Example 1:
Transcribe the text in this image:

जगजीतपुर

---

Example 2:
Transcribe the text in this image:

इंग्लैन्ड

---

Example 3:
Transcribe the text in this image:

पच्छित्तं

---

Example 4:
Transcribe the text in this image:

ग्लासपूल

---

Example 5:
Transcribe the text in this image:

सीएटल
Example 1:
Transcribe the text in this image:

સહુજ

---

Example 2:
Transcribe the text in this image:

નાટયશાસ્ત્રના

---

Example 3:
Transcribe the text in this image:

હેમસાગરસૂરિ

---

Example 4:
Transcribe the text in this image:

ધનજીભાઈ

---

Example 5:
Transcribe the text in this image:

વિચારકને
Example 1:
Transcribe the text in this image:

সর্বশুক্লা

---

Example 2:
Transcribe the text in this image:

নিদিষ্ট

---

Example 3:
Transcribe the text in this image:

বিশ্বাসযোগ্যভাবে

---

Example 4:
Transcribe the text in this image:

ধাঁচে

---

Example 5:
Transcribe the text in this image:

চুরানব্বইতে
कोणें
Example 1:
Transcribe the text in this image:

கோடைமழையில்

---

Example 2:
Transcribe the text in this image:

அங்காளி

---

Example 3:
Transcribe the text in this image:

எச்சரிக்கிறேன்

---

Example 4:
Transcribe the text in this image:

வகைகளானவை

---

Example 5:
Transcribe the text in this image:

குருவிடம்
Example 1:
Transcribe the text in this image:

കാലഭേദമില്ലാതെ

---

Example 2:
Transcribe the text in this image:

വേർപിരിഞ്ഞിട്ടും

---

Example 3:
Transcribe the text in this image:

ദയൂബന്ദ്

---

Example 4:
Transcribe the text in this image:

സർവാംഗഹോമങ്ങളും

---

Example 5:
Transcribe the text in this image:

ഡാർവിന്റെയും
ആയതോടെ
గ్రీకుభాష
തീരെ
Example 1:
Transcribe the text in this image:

> _Exercise_:
Retype the whole of the listing. Nothing may be altered or omitted.

> _Completed exercise_:
Example 1:
Transcribe the text in this image:

जगजीतपुर

---

Example 2:
Transcribe the text in this image:

इंग्लैन्ड

---

Example 3:
Transcribe the text in this image:

पच्छित्तं

---

Example 4:
Transcribe the text in this image:

ग्लासपूल

---

Example 5:
Transcribe the text in this image:

सीएटल
Example 1:
Transcribe the text in this image:

સહુજ

---

Example 2:
Transcribe the text in this image:

નાટયશાસ્ત્રના

---

Example 3:
Transcribe the text in this image:

હેમસાગરસૂરિ

---

Example 4:
Transcribe the text in this image:

ધનજીભાઈ

---

Example 5:
Transcribe the text in this image:

વિચારકને
Example 1:
Transcribe the text in this image:

সর্বশুক্লা

---

Example 2:
Transcribe the text in this image:

নিদিষ্ট

---

Example 3:
Transcribe the text in this image:

বিশ্বাসযোগ্যভাবে

---

Example 4:
Transcribe the text in this image:

ধাঁচে

---

Example 5:
Transcribe the text in this image:

চুরানব্বইতে
कोणें
Example 1:
Transcribe the text in this image:

கோடைமழையில்

---

Example 2:
Transcribe the text in this image:

அங்காளி

---

Example 3:
Transcribe the text in this image:

எச்சரிக்கிறேன்

---

Example 4:
Transcribe the text in this image:

வகைகளானவை

---

Example 5:
Transcribe the text in this image:

குருவிடம்
Example 1:
Transcribe the text in this image:

കാലഭേദമില്ലാതെ

---

Example 2:
Transcribe the text in this image:

വേർപിരിഞ്ഞിട്ടും

---

Example 3:
Transcribe the text in this image:

ദയൂബന്ദ്

---

Example 4:
Transcribe the text in this image:

സർവാംഗഹോമങ്ങളും

---

Example 5:
Transcribe the text in this image:

ഡാർവിന്റെയും
ആയതോടെ
గ్రీకుభాష
തീരെ
Example 1:
Transcribe the text in this image:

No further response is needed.